--- WHAT THE TASK REQUIRES ---
Reproduce, word for word, all of the records; the pictures stay out.

___ SOURCE DATA

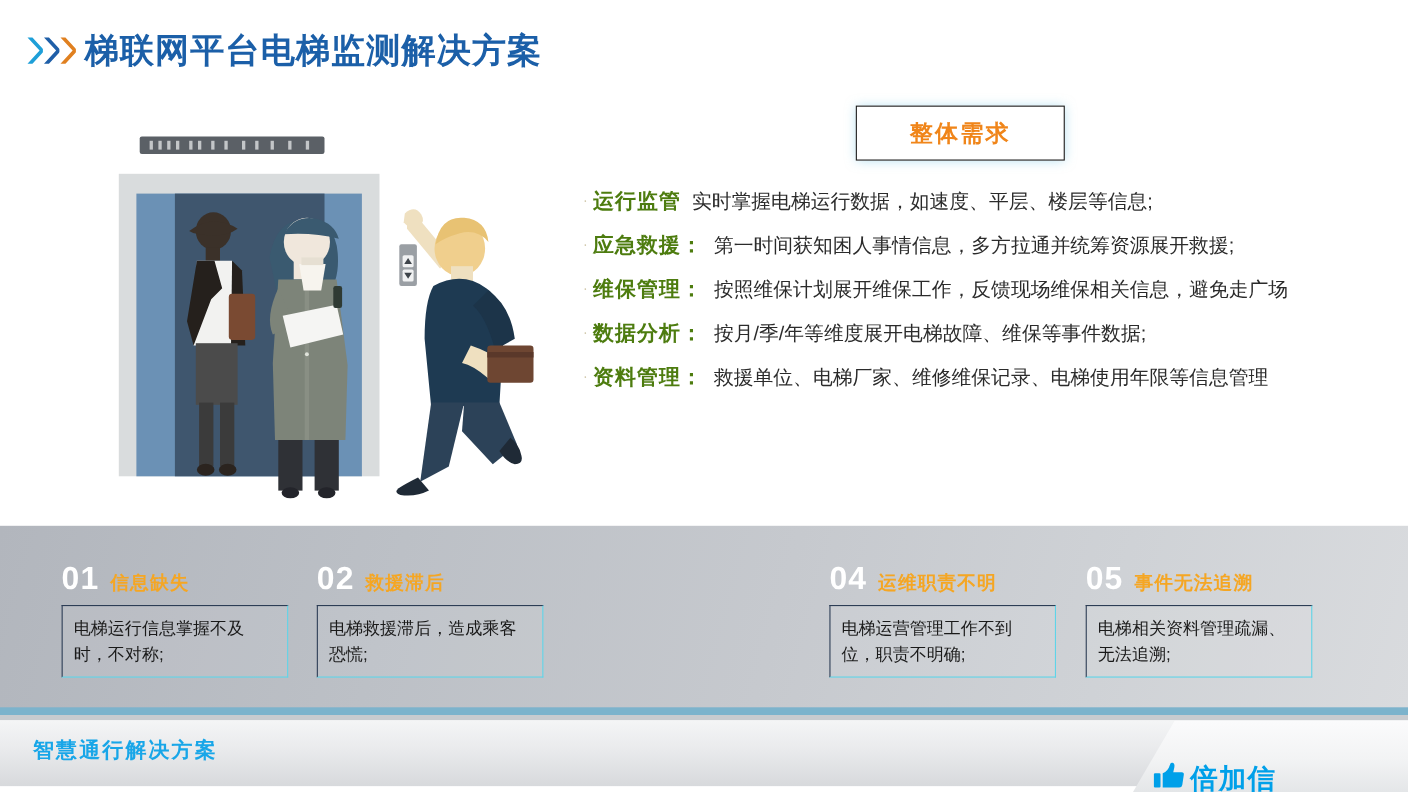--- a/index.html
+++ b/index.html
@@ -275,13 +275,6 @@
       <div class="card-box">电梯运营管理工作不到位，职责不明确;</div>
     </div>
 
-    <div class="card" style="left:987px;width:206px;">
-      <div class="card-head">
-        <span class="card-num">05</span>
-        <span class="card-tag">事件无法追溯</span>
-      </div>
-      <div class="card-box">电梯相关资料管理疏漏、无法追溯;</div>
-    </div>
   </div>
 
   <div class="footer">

______

--- SOLUTION TO THIS TASK ---
--- a/index.html
+++ b/index.html
@@ -275,13 +275,6 @@
       <div class="card-box">电梯运营管理工作不到位，职责不明确;</div>
     </div>
 
-    <div class="card" style="left:987px;width:206px;">
-      <div class="card-head">
-        <span class="card-num">05</span>
-        <span class="card-tag">事件无法追溯</span>
-      </div>
-      <div class="card-box">电梯相关资料管理疏漏、无法追溯;</div>
-    </div>
   </div>
 
   <div class="footer">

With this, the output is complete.